Por Mario Serrato

Al referirnos al racismo debemos tener muy claro el concepto de El otro. El otro es aquel que no soy yo; visto desde mi condición cultural, fenotípica, racial  o regional. El otro mira las cosas o las valora de otro modo.

 

El otro se agrupa de manera diferente a la mía, con lo que suma o resta valores que yo no tengo, desprecio o no estoy dispuesto a ceder. El otro concibe a la familia, las relaciones de amistad, las relaciones con su entorno, el trabajo o la tierra de un modo que no presenta semejanza con mi visión de las cosas. El otro llegó por otro camino a mi entorno o, en muchas ocasiones lo topé al ingresar a su camino.
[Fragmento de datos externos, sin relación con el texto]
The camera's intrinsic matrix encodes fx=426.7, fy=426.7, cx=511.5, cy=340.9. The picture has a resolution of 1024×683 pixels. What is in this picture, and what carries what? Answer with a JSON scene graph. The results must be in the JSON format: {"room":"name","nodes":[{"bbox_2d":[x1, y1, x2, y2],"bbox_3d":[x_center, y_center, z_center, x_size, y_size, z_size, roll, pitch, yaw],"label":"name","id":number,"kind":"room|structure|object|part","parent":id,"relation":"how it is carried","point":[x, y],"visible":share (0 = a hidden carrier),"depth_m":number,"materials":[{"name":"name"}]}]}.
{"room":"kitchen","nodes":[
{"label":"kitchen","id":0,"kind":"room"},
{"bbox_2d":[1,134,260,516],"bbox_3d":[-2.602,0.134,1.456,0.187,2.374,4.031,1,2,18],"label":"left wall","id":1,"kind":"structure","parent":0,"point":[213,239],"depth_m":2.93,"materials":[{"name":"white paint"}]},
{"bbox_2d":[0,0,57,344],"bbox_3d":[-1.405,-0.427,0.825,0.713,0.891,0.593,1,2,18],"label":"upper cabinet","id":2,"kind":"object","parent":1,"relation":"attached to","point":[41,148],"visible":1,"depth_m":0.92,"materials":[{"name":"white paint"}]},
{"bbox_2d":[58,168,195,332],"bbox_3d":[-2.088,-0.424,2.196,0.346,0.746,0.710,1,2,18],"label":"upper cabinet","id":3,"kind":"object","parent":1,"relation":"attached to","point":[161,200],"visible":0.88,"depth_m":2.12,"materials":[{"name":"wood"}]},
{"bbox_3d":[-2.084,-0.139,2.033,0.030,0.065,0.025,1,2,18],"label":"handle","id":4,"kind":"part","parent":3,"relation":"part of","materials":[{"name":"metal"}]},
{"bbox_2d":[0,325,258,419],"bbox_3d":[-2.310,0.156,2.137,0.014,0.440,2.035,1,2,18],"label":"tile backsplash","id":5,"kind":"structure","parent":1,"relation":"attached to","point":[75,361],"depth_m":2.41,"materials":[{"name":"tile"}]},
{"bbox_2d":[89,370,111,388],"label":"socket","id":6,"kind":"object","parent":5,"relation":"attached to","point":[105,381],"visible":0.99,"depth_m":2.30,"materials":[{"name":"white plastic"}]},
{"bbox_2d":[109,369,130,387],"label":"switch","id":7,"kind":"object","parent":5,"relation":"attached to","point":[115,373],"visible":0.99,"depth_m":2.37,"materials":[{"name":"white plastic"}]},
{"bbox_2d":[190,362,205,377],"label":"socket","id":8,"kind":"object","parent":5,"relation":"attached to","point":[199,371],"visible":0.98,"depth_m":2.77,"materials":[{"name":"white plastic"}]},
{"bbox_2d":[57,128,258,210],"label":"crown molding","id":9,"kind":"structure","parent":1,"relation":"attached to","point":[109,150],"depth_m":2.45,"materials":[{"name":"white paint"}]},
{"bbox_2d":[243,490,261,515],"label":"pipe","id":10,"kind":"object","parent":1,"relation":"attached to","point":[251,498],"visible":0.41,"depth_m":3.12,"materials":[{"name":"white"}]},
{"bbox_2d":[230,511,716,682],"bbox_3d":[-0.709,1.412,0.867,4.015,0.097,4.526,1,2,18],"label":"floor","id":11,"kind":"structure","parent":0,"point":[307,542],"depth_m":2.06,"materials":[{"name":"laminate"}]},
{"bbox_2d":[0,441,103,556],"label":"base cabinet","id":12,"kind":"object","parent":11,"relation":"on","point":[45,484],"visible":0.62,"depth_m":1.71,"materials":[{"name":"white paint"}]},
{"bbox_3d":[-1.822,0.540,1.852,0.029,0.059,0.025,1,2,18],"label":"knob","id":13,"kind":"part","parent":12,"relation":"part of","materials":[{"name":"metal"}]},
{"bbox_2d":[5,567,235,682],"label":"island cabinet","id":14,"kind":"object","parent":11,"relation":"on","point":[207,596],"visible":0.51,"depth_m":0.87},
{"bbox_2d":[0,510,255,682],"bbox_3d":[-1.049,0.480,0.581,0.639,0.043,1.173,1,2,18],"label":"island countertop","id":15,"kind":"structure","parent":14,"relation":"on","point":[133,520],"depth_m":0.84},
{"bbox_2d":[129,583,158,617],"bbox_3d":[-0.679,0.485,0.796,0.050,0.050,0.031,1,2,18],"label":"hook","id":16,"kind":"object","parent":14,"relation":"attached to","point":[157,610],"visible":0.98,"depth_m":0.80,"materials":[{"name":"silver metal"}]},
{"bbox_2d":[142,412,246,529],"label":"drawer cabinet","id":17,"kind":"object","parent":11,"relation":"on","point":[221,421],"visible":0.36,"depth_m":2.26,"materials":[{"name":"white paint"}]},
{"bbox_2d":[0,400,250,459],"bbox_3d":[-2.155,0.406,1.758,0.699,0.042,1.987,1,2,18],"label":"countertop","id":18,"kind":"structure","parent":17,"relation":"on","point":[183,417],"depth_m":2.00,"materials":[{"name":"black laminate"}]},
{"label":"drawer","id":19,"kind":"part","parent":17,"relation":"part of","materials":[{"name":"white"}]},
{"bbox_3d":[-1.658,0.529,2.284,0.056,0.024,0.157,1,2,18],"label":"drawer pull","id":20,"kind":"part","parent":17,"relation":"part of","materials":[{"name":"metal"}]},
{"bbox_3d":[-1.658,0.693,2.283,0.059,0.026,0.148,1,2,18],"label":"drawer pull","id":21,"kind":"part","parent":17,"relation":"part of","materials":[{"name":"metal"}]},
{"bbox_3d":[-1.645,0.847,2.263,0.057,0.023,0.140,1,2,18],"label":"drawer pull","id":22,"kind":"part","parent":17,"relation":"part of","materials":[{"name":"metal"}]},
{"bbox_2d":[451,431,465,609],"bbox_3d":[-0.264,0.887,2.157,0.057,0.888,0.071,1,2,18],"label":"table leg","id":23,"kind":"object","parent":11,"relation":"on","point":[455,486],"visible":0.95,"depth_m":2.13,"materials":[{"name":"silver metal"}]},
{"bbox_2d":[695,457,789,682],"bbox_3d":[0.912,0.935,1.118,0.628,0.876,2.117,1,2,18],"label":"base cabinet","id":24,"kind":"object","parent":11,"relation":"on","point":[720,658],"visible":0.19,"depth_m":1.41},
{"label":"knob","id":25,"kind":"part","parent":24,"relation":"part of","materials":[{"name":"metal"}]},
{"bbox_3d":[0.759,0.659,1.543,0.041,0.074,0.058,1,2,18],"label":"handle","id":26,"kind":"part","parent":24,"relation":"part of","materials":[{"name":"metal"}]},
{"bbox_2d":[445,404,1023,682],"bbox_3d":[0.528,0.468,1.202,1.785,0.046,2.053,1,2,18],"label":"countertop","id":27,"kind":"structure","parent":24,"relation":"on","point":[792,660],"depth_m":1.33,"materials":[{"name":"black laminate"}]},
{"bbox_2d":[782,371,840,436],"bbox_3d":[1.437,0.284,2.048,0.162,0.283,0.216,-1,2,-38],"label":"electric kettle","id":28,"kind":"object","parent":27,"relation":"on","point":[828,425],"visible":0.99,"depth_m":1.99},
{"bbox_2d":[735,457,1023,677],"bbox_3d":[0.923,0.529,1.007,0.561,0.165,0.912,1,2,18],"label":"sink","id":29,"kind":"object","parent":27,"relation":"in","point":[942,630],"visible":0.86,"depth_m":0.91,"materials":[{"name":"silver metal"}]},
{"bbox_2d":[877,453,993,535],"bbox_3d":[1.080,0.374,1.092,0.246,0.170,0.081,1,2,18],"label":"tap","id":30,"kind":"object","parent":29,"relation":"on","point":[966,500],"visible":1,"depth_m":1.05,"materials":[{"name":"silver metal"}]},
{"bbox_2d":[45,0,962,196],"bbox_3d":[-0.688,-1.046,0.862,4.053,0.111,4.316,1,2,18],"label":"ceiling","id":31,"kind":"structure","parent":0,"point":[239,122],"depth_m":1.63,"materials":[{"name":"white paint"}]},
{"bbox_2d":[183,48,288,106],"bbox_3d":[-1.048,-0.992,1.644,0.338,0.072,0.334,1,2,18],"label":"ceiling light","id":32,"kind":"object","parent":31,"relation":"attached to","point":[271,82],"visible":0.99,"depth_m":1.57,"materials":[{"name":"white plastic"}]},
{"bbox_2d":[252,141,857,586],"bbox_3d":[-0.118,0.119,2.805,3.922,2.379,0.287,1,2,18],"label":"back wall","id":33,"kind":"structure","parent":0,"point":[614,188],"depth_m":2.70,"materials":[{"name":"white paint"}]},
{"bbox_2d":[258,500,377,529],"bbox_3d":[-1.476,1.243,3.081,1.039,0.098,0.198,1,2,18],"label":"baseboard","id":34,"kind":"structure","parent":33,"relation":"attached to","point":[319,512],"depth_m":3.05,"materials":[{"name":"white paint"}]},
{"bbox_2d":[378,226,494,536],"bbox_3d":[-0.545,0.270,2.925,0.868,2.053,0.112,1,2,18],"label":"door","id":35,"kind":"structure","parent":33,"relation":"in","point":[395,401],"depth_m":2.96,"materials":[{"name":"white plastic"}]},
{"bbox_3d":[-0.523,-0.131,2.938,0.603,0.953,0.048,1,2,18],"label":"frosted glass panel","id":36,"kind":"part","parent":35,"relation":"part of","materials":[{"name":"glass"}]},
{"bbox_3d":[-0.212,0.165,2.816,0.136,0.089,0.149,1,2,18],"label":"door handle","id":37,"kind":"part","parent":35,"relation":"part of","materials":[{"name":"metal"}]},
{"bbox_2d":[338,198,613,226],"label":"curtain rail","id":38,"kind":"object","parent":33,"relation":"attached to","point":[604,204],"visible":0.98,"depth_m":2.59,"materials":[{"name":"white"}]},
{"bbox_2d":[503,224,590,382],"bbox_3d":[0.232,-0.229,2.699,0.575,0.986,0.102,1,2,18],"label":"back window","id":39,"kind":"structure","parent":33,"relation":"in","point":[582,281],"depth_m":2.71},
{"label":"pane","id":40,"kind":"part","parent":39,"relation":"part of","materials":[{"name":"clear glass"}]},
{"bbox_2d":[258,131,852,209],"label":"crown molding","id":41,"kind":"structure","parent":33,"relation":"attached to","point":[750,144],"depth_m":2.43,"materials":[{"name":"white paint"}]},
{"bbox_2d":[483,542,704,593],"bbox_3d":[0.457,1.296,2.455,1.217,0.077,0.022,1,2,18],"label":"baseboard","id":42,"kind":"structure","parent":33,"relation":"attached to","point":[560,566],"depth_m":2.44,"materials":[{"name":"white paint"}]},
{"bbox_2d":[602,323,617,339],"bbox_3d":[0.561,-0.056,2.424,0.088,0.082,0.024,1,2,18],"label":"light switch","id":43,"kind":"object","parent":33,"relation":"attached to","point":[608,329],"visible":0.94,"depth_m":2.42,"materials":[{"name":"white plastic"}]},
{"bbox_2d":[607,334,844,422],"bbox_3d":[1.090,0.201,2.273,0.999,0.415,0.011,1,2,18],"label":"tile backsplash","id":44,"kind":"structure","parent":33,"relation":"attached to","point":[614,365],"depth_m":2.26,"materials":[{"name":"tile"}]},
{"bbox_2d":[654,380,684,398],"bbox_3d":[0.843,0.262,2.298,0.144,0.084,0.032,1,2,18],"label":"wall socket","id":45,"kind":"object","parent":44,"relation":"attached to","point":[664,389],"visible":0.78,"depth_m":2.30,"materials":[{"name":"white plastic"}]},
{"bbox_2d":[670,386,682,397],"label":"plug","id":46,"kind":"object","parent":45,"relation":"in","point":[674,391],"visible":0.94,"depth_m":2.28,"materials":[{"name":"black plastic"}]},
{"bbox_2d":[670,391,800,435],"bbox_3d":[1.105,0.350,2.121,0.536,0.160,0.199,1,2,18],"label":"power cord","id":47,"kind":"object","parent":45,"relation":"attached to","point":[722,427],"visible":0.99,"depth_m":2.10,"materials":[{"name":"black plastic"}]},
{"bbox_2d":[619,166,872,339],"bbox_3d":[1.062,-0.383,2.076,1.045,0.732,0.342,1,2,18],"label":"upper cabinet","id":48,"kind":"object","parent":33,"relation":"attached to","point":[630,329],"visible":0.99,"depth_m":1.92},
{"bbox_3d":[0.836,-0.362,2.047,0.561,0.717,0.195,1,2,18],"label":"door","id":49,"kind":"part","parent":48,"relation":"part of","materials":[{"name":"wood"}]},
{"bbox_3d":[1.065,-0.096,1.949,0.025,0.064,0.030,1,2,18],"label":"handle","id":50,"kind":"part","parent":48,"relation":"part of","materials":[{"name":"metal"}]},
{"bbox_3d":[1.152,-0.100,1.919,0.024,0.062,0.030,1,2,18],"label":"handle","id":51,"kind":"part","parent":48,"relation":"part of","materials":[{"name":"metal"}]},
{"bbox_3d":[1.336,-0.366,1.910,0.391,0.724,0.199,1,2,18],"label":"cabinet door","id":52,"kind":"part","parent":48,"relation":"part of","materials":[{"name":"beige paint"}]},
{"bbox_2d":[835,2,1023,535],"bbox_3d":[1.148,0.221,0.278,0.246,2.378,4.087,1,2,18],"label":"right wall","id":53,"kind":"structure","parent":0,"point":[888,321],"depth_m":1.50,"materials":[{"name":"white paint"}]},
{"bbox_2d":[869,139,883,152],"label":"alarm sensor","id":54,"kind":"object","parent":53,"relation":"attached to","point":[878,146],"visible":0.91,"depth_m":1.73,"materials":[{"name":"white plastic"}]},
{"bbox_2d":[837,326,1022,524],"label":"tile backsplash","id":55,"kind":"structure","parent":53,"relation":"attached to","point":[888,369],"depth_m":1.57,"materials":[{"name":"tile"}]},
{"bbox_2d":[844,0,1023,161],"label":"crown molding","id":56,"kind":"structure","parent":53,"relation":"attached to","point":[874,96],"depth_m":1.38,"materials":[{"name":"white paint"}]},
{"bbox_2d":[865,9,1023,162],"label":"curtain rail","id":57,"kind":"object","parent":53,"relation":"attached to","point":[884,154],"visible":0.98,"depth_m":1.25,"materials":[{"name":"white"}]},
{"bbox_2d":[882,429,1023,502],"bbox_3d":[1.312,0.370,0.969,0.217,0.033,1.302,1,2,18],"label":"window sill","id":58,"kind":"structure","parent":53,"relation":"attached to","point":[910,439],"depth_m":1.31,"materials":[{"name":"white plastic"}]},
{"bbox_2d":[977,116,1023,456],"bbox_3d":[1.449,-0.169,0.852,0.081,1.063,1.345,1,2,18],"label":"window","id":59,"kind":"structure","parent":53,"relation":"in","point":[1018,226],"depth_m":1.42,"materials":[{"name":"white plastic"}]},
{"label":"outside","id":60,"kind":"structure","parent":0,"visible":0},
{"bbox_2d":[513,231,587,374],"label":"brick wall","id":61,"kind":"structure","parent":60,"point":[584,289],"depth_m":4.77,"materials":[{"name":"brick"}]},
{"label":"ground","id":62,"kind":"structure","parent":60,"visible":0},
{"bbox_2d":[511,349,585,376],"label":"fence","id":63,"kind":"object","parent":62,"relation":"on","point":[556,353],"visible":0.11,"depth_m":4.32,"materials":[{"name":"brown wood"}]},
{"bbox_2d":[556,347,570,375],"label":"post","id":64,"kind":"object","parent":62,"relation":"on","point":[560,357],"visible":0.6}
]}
En algunas variantes, el otro es dueño de una cosmogonía que no obedece o escapa a mi propia manera de imaginar el origen de las cosas.  
El racismo es un prejuicio que me enfrenta con El otro y en la mayoría de las ocasiones se apoya en cuatro patas de una sola mesa. La primera pata hace relación a que la mujer del otro es promiscua, o desarrolla sus relaciones sexuales de un modo que no encaja con los valores que tengo frente a la sexualidad. Las personas del interior del país(hombres y mujeres) creen que la mujer costeña es fácil, o no exige muchos requisitos para irse a la cama. Igual pensamiento tienen  los costeños frente a la "cachaca" de quien dicen:  se acuesta con todos, pero detrás de la puerta. 
La segunda pata consiste en asegurar que el otro es mal trabajador o flojo para el trabajo. En efecto los alemanes consideran a los españoles como los perezosos más grandes de Europa y en Colombia, los cachacos consideran a los costeños o a los negros como vagos, enemigos del esfuerzo e irresponsables. 
La tercera pata hace relación a la honestidad. El otro es ladrón, poco confiable y desleal. El otro no respeta la propiedad y es amigo de disponer del dinero público en forma indelicada o carente de escrúpulos. 
La última pata, (advierto, estoy resumiendo, sin duda son muchas más) consiste en creer que el otro huele mal o es desaseado. Su aspecto denota falta de cuidado y su higiene lo hace indeseable. 
Con estos criterios, sumados, o uno por uno, la gran hacienda algodonera norteamericana, la granja azucarera brasileña, las minas del oro del Chocó, las cárceles en los Estados Unidos o la casa de familia paisa, santandereana o bogotana, mantuvieron a sus esclavos o a su servicio doméstico durante siglos.
Tanto con negros como con indígenas tales prejuicios alcanzaron niveles de desprecio superiores: sus dioses y creencias son sucios, decía el Franciscano Alvarado mientras hacía una pira con los invaluables e irrecuperables libros de las culturas maya y azteca. Casi al final del siglo XX, grupos de jóvenes norteamericanos ingresaban a las selvas de Colombia, Brasil y Ecuador a promover la Biblia con el argumento de salvar a los indígenas de sus falsos y sucios dioses.  Con los dioses africanos se llegó al extremo de enfocar la insidiosa inquisición a la labor del exterminio, y aun hoy a Yemayá y Babalú, con el ritual de la santería, se les considera magia negra. 
El racismo toca la frontera del subdesarrollo, ¿Para que apoyar y darle soluciones a los problemas de alguien que por naturaleza es sucio, su mujer es promiscua, no trabaja y además es ladrón? 
Los nazis consideraban que las mujeres judías ejercían sobre ellos alguna forma de atracción indescifrable y perniciosa, lo cual era sin duda alguna nocivo, debido a que provenía de un subhumano, según su doctrina miserable.  
El racismo se mantiene, aunque sus argumentos hayan sido rebatidos y sus protagonistas sean cada vez menos escuchados, sin embargo, mientras era congresista por allá en 1988, Richard Cheney, quien rato después fue dos veces vicepresidente de los Estado Unidos, se opuso con vehemencia a que los chicos negros y los chicos blancos compartieran aulas en las escuelas públicas. Seguramente entraba con tapabocas a las reuniones en la casa blanca cuando encontraba en ellas a Condolezza Rice. 
La lucha contra el racismo en Colombia cuenta con valiosos instrumentos, pero la tarea principal consiste en erradicar de la cabeza del racista el prejuicio que no lo deja ver y que le impide sentir satisfacción al tener cerca o al respetar a El otro.